Source information:
══════════

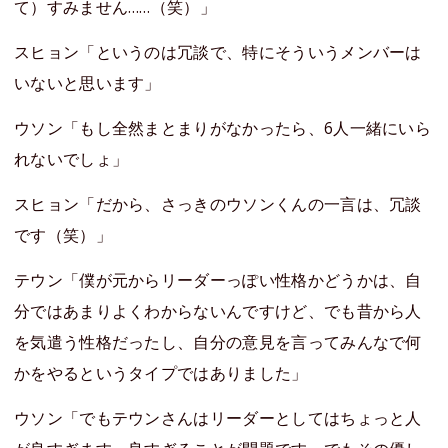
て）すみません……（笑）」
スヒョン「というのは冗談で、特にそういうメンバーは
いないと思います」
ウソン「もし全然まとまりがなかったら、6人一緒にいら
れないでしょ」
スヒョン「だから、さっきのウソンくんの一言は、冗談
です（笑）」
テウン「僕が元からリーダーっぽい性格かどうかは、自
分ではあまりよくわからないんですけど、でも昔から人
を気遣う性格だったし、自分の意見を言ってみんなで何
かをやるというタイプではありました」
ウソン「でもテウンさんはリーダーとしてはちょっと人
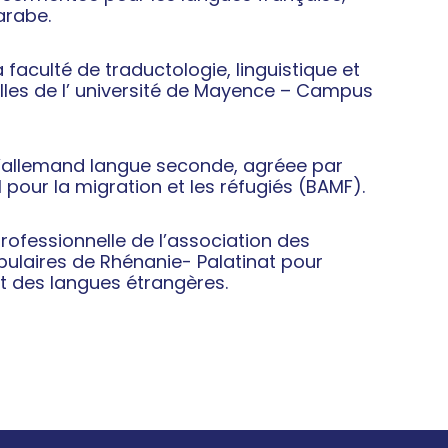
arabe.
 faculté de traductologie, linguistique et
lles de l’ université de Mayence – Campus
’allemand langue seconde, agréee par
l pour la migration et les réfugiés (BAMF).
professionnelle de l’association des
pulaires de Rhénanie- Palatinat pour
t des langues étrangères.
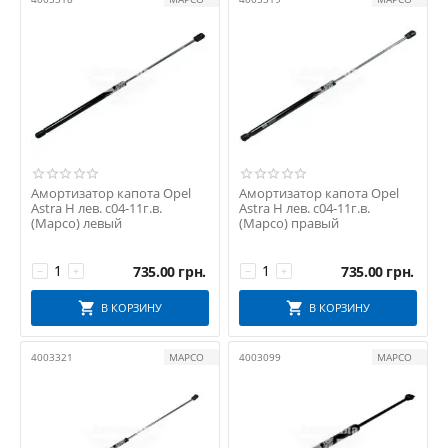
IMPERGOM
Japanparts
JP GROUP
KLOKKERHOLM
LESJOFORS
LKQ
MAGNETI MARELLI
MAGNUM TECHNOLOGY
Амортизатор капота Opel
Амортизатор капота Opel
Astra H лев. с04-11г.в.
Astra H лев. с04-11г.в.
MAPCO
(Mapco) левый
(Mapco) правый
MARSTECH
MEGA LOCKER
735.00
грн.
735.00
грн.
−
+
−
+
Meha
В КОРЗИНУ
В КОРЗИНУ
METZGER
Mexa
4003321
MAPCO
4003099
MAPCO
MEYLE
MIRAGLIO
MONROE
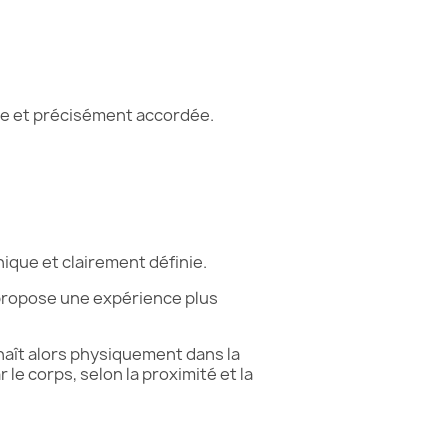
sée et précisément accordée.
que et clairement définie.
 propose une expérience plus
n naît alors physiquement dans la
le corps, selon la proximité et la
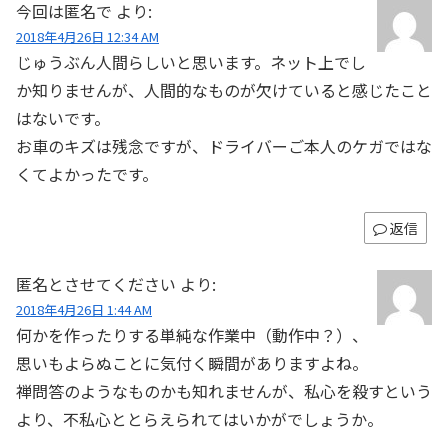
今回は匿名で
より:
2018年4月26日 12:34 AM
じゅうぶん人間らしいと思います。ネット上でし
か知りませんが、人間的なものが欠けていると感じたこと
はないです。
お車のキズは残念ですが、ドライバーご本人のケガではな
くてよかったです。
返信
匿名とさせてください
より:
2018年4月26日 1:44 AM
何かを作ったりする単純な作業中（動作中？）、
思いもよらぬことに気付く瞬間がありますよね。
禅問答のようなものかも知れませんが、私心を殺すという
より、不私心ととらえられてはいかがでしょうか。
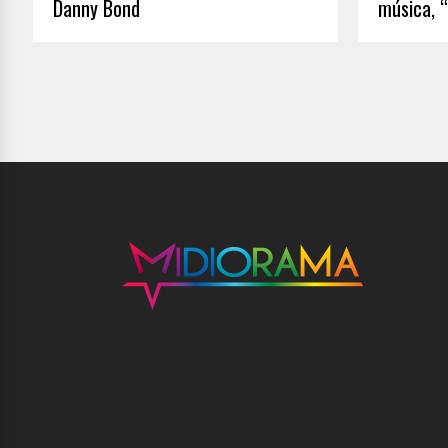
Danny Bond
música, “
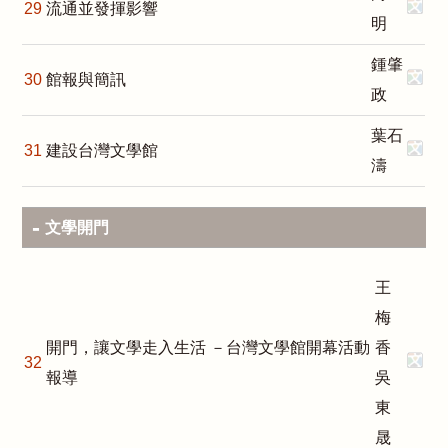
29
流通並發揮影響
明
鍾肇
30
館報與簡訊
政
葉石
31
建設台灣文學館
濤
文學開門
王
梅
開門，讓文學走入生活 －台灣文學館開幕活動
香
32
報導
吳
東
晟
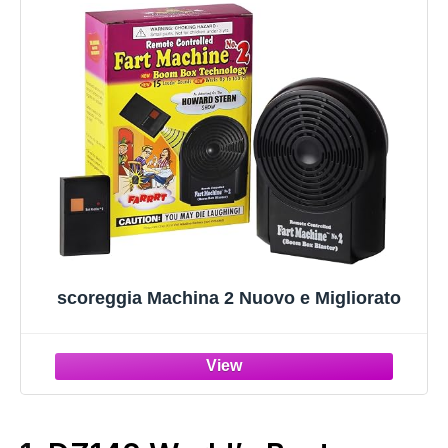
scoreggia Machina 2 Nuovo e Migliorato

══════════

Action item:
Once the pictures are set aside, repeat each entry exactly as it stands.

Response:
て）すみません……（笑）」
スヒョン「というのは冗談で、特にそういうメンバーは
いないと思います」
ウソン「もし全然まとまりがなかったら、6人一緒にいら
れないでしょ」
スヒョン「だから、さっきのウソンくんの一言は、冗談
です（笑）」
テウン「僕が元からリーダーっぽい性格かどうかは、自
分ではあまりよくわからないんですけど、でも昔から人
を気遣う性格だったし、自分の意見を言ってみんなで何
かをやるというタイプではありました」
ウソン「でもテウンさんはリーダーとしてはちょっと人
arabe.
 faculté de traductologie, linguistique et
lles de l’ université de Mayence – Campus
’allemand langue seconde, agréee par
l pour la migration et les réfugiés (BAMF).
professionnelle de l’association des
pulaires de Rhénanie- Palatinat pour
t des langues étrangères.
IMPERGOM
Japanparts
JP GROUP
KLOKKERHOLM
LESJOFORS
LKQ
MAGNETI MARELLI
MAGNUM TECHNOLOGY
Амортизатор капота Opel
Амортизатор капота Opel
Astra H лев. с04-11г.в.
Astra H лев. с04-11г.в.
MAPCO
(Mapco) левый
(Mapco) правый
MARSTECH
MEGA LOCKER
735.00
грн.
735.00
грн.
−
+
−
+
Meha
В КОРЗИНУ
В КОРЗИНУ
METZGER
Mexa
4003321
MAPCO
4003099
MAPCO
MEYLE
MIRAGLIO
MONROE
sée et précisément accordée.
que et clairement définie.
 propose une expérience plus
n naît alors physiquement dans la
le corps, selon la proximité et la
今回は匿名で
より:
2018年4月26日 12:34 AM
じゅうぶん人間らしいと思います。ネット上でし
か知りませんが、人間的なものが欠けていると感じたこと
はないです。
お車のキズは残念ですが、ドライバーご本人のケガではな
くてよかったです。
返信
匿名とさせてください
より:
2018年4月26日 1:44 AM
何かを作ったりする単純な作業中（動作中？）、
思いもよらぬことに気付く瞬間がありますよね。
禅問答のようなものかも知れませんが、私心を殺すという
より、不私心ととらえられてはいかがでしょうか。
Danny Bond
música, “
29
流通並發揮影響
明
鍾肇
30
館報與簡訊
政
葉石
31
建設台灣文學館
濤
文學開門
王
梅
開門，讓文學走入生活 －台灣文學館開幕活動
香
32
報導
吳
東
晟
scoreggia Machina 2 Nuovo e Migliorato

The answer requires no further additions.